── EXTRAIT CITÉ ──

Une sœur tourière nous versait le café quand une femme entra et nous dit, du ton le plus naturel du monde, qu’on se battait ferme de l’autre côté de la vallée. Elle ajouta qu’un obus venait de tomber tout près de là, et, que, si nous voulions traverser la rue, nous pourrions voir la bataille d’un jardin de l’autre côté de la rue. Nous ne fûmes pas longs à nous y rendre. Sœur Gabrielle nous montra le chemin, montant quatre à quatre les marches de la maison d’en face, où nous rejoignîmes un groupe de soldats rassemblés sur une terrasse gazonnée.

Le canon tonnait sans répit et nous semblait si proche que nous ne pouvions comprendre comment la colline que nous regardions pouvait avoir conservé son paisible aspect de tous les jours. Mais quelqu’un nous prêta une longue-vue et subitement, il nous fut donné de voir nettement tout un coin de la bataille de Vauquois : l’assaut des pentes par l’infanterie française. En bas, les traînées de fumée flottant au-dessus des batteries françaises, et au fond, sur les crêtes boisées se profilant contre le ciel, les éclairs rouges et les panaches blancs des pièces allemandes. — Pan ! pan ! — Les canons se répondaient, tandis que l’infanterie, escaladant la côte, s’engouffrait dans le taillis strié de la lueur des coups. Et nous restions là, muets de saisissement de nous trouver, par le plus imprévu des hasards, témoins de l’une des rares luttes visibles de cette guerre souterraine.

───

ÉNONCÉ:
Traduisez en anglais cette phrase de l'extrait sur la bataille de Vauquois : « Sœur Gabrielle nous montra le chemin, montant quatre à quatre les marches de la maison d’en face, où nous rejoignîmes un groupe de soldats rassemblés sur une terrasse gazonnée. » Ces données ne servent à rien ici.

── DONNÉES FOURNIES ──

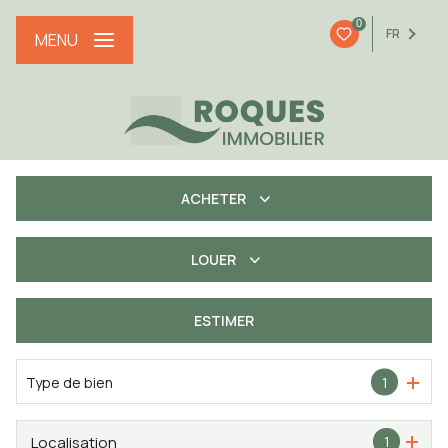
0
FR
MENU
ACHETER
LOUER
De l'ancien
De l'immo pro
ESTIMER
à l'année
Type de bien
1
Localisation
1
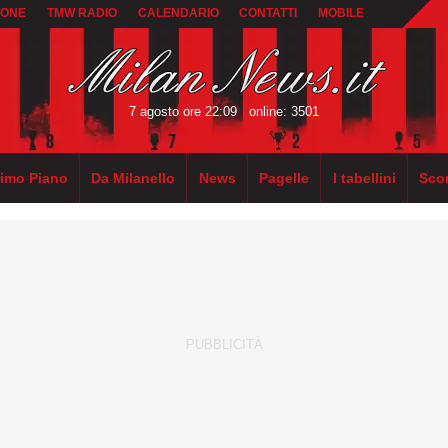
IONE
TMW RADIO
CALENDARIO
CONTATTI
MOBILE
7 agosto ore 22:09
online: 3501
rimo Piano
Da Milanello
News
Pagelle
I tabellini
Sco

───
── DONNÉES FOURNIES ──

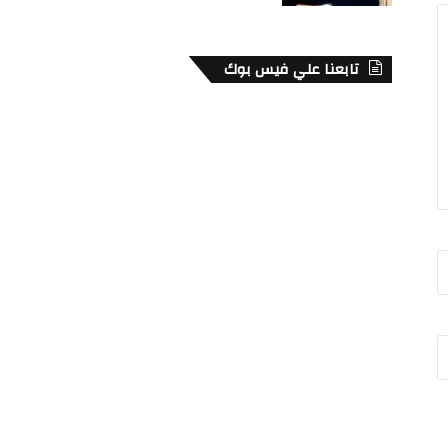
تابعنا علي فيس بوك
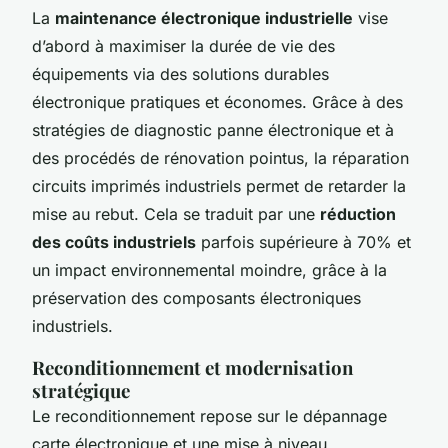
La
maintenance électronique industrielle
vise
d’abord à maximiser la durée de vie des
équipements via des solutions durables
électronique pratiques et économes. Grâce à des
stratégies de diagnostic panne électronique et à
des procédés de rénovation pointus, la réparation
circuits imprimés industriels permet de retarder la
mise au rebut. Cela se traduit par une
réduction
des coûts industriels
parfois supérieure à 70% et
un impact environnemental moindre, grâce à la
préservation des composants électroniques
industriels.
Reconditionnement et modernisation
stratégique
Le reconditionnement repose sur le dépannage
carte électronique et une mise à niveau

───
── DONNÉES FOURNIES ──

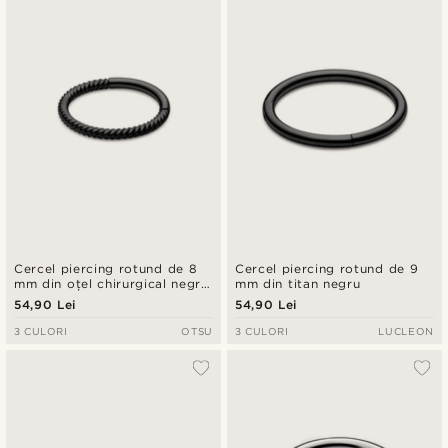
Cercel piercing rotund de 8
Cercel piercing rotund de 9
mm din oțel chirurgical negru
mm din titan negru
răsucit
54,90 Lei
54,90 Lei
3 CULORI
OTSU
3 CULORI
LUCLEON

───

SOLUTION:
Sister Gabrielle showed us the way, running up the steps of the house opposite four at a time, where we joined a group of soldiers gathered on a grassy terrace.